___ Material shown

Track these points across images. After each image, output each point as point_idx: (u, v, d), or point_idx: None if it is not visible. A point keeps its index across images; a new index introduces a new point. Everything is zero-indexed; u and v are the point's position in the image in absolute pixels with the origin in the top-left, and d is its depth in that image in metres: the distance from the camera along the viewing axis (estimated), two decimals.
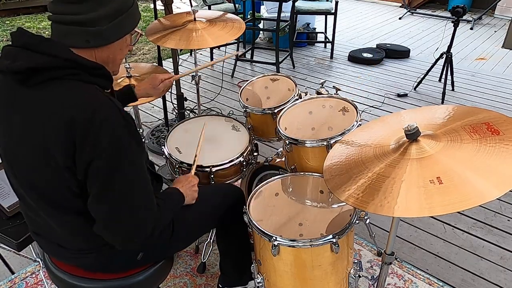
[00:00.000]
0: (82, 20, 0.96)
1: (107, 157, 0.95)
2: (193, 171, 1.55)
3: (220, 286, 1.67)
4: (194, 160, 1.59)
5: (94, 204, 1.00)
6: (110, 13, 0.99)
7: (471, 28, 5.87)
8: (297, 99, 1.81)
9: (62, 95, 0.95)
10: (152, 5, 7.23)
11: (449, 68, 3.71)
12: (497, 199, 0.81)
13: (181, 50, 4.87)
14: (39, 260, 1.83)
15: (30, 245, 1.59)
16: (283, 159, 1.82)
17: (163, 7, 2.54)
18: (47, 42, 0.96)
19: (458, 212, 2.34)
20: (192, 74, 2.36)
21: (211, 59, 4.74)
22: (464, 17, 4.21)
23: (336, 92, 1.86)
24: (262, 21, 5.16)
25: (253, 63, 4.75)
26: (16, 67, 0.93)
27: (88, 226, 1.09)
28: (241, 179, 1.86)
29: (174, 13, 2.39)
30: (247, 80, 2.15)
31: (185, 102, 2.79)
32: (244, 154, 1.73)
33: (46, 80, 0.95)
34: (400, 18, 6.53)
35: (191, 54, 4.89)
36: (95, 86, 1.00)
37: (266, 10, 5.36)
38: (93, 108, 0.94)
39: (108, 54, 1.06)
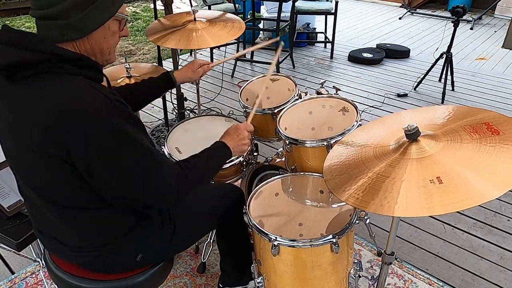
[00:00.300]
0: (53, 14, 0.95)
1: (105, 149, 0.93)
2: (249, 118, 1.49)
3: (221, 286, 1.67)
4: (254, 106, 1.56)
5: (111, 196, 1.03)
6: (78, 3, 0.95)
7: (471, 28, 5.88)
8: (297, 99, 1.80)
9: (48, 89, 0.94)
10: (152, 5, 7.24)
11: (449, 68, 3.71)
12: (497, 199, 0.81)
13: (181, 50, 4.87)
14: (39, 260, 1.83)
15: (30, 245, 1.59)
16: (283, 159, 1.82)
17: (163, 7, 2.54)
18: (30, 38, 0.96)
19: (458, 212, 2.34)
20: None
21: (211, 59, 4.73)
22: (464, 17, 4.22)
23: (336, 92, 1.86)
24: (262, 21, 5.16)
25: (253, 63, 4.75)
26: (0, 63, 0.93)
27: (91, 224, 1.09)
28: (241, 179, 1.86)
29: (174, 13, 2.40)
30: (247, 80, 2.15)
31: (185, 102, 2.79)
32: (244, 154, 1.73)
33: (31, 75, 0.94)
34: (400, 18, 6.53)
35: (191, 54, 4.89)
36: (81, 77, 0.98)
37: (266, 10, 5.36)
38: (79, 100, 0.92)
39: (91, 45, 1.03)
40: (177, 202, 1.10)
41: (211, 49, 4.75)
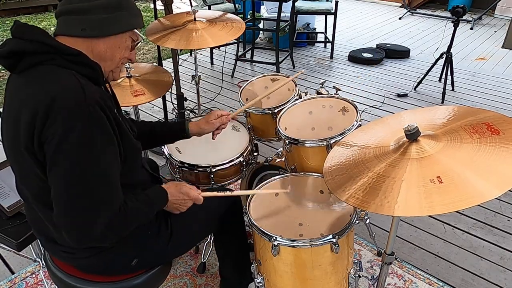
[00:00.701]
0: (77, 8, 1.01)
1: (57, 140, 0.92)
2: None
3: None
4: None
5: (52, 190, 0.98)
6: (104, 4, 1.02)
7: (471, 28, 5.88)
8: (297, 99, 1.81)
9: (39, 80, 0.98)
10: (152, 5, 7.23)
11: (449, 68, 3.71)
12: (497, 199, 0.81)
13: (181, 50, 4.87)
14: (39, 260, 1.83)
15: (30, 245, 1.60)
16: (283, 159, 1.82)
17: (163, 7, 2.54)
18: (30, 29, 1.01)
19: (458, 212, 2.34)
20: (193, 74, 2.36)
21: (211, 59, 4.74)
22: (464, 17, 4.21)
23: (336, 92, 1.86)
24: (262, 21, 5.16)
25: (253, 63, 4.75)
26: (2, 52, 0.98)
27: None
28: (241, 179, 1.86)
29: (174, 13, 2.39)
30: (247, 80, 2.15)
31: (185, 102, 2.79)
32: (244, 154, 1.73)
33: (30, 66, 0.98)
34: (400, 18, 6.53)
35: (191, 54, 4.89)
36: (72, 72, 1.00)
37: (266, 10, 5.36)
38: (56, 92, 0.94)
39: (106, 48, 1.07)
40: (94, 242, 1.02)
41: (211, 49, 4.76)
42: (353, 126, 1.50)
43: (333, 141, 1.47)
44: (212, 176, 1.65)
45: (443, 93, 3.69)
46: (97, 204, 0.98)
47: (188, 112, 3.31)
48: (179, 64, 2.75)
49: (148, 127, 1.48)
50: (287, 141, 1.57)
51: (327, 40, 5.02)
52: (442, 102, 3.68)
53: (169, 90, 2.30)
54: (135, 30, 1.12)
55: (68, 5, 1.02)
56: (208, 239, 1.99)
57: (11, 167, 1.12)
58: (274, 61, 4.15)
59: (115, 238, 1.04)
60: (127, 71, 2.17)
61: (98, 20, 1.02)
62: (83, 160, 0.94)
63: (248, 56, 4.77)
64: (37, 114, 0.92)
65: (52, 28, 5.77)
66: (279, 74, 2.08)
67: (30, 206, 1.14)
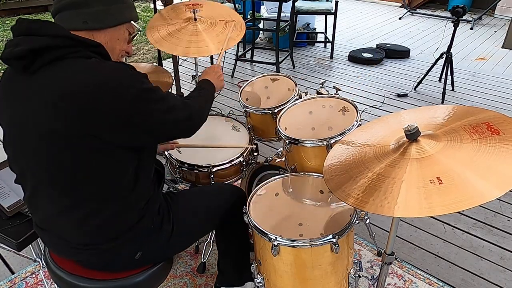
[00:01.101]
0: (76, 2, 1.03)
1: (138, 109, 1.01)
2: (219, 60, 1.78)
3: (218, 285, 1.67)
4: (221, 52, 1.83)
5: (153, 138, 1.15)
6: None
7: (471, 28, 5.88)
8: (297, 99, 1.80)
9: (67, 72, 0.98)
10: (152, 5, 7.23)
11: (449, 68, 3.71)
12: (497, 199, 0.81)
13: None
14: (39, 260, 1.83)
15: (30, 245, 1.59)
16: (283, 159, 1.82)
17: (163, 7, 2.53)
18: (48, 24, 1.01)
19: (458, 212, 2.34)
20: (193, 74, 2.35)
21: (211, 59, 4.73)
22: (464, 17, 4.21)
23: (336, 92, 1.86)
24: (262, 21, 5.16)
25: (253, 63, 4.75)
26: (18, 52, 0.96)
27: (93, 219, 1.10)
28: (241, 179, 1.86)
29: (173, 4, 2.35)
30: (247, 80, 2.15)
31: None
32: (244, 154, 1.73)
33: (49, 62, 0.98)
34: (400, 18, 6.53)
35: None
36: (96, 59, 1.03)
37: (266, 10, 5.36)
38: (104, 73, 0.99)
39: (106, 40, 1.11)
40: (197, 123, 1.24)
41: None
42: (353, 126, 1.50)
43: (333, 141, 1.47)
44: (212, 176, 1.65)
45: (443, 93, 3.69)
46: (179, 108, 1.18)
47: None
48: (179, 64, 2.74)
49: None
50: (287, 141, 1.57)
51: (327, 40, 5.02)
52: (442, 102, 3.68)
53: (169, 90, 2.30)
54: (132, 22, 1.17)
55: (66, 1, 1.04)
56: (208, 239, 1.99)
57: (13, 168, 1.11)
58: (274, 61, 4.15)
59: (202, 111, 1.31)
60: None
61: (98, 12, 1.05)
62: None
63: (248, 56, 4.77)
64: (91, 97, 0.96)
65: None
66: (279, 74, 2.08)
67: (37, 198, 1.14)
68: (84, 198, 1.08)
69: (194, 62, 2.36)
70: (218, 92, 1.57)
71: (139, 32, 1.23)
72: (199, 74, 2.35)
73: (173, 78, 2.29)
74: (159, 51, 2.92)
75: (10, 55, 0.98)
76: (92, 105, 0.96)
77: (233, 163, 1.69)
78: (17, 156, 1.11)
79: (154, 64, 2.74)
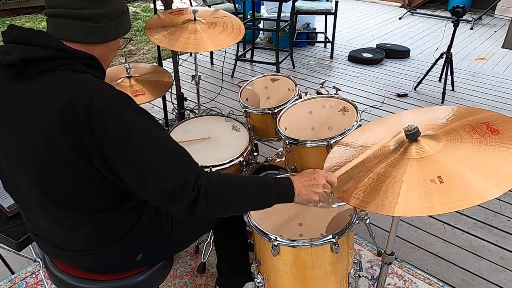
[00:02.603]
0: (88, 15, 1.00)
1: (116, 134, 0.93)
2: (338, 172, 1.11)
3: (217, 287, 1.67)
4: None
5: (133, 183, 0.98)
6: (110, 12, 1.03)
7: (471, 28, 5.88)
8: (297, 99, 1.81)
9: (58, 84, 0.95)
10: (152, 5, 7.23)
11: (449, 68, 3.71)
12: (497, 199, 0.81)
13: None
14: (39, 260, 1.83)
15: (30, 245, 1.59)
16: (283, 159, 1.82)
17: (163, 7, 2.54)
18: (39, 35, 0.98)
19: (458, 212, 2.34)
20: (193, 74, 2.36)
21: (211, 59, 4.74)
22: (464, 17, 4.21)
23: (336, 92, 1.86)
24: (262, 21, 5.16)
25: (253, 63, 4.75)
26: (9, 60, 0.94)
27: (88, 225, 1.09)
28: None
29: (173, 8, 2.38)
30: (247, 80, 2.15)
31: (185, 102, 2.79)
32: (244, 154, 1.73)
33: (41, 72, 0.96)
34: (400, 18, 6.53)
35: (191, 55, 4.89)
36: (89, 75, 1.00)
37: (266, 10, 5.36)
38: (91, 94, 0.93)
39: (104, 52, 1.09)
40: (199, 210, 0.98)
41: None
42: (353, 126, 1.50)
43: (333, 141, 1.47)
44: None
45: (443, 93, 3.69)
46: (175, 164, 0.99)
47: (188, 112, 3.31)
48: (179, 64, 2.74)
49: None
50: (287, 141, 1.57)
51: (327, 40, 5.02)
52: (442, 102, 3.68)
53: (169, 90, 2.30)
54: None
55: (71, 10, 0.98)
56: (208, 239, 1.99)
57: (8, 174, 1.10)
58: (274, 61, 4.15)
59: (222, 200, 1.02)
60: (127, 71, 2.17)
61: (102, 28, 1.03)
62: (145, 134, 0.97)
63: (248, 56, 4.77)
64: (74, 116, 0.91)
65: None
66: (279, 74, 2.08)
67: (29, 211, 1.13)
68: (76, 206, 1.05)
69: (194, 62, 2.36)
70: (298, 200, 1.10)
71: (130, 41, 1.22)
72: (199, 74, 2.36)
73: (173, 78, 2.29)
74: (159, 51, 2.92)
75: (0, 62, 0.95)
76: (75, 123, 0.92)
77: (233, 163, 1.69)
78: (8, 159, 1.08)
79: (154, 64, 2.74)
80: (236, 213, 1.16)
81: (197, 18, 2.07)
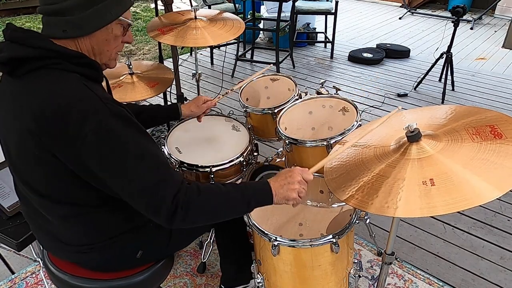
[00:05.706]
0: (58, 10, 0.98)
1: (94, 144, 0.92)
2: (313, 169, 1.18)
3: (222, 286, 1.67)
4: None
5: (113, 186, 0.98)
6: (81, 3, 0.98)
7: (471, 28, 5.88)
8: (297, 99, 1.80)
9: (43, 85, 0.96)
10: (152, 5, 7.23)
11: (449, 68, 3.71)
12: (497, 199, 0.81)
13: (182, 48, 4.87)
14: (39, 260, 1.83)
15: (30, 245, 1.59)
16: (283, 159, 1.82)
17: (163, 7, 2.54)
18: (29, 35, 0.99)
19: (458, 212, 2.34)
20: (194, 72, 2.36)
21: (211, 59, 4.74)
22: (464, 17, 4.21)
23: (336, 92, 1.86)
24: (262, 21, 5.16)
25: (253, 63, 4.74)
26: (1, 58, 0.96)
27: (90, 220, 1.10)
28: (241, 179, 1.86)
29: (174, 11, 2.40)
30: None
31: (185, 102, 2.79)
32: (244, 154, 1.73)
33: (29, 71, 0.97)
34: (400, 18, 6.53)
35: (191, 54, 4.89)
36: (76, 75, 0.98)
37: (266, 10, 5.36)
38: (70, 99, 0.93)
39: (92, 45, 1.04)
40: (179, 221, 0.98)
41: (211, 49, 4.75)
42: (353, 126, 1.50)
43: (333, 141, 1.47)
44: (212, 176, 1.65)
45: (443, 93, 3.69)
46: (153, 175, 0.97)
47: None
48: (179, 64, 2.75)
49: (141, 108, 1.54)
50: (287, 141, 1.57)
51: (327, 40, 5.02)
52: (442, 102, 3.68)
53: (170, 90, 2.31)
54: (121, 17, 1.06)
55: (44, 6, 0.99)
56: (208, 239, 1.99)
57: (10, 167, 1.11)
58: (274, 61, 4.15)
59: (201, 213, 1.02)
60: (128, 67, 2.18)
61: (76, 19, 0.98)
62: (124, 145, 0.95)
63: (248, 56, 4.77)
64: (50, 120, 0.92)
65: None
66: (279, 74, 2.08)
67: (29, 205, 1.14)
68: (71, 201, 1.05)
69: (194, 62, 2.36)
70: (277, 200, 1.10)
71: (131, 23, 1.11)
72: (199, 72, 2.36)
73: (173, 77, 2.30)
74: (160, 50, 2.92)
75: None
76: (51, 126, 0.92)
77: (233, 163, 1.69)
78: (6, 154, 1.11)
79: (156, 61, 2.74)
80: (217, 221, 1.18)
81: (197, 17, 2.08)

______
___ Material shown

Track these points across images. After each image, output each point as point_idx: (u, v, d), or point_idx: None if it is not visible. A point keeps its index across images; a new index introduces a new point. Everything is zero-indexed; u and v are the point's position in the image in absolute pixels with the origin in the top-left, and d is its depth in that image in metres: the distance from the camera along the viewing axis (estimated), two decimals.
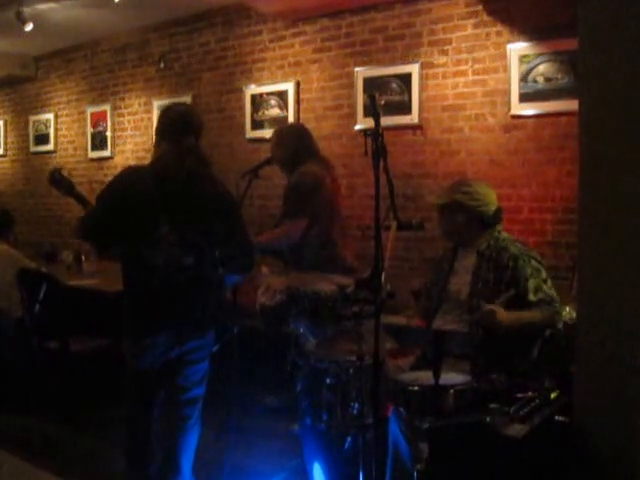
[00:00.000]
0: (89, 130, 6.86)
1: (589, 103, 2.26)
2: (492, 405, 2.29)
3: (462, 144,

______
___ Material shown

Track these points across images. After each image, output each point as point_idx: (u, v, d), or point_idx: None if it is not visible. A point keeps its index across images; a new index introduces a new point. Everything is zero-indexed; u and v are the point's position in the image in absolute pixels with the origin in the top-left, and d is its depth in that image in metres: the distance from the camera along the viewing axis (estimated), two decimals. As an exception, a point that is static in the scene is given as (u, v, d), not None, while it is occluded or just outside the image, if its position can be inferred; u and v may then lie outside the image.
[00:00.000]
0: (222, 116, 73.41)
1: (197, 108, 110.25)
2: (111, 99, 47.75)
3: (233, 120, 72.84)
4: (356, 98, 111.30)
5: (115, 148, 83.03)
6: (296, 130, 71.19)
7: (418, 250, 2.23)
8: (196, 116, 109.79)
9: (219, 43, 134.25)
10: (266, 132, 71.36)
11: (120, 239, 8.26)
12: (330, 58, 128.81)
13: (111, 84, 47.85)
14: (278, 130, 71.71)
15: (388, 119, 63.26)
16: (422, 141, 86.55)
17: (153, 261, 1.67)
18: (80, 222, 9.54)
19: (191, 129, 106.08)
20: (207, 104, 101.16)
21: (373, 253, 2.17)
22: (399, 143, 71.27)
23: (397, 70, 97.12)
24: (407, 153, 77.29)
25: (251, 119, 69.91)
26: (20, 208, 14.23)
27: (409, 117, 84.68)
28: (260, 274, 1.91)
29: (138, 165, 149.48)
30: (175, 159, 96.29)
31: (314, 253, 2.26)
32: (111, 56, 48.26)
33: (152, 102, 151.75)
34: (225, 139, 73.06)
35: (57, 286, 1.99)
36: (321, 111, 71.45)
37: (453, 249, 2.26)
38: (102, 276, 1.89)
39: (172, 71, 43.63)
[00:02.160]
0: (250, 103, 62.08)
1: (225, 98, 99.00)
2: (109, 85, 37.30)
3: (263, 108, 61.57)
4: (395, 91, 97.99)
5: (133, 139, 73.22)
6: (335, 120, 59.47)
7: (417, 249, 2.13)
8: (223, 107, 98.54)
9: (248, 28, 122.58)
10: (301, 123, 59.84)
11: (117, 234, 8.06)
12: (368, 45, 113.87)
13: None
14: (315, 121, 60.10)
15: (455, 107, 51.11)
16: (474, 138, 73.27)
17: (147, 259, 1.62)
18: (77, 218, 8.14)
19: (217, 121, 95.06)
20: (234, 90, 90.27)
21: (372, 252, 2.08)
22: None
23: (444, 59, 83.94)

______

_Work required_
Only one stretch of the entries above is wanted: the lines from the one containing "1: (107, 157, 0.95)" through the one containing "20: (192, 74, 2.36)". Please reproduce it exactly.

_Result of this task_
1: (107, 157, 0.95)
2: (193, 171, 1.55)
3: (220, 286, 1.67)
4: (194, 160, 1.59)
5: (94, 204, 1.00)
6: (110, 13, 0.99)
7: (471, 28, 5.87)
8: (297, 99, 1.81)
9: (62, 95, 0.95)
10: (152, 5, 7.23)
11: (449, 68, 3.71)
12: (497, 199, 0.81)
13: (181, 50, 4.87)
14: (39, 260, 1.83)
15: (30, 245, 1.59)
16: (283, 159, 1.82)
17: (163, 7, 2.54)
18: (47, 42, 0.96)
19: (458, 212, 2.34)
20: (192, 74, 2.36)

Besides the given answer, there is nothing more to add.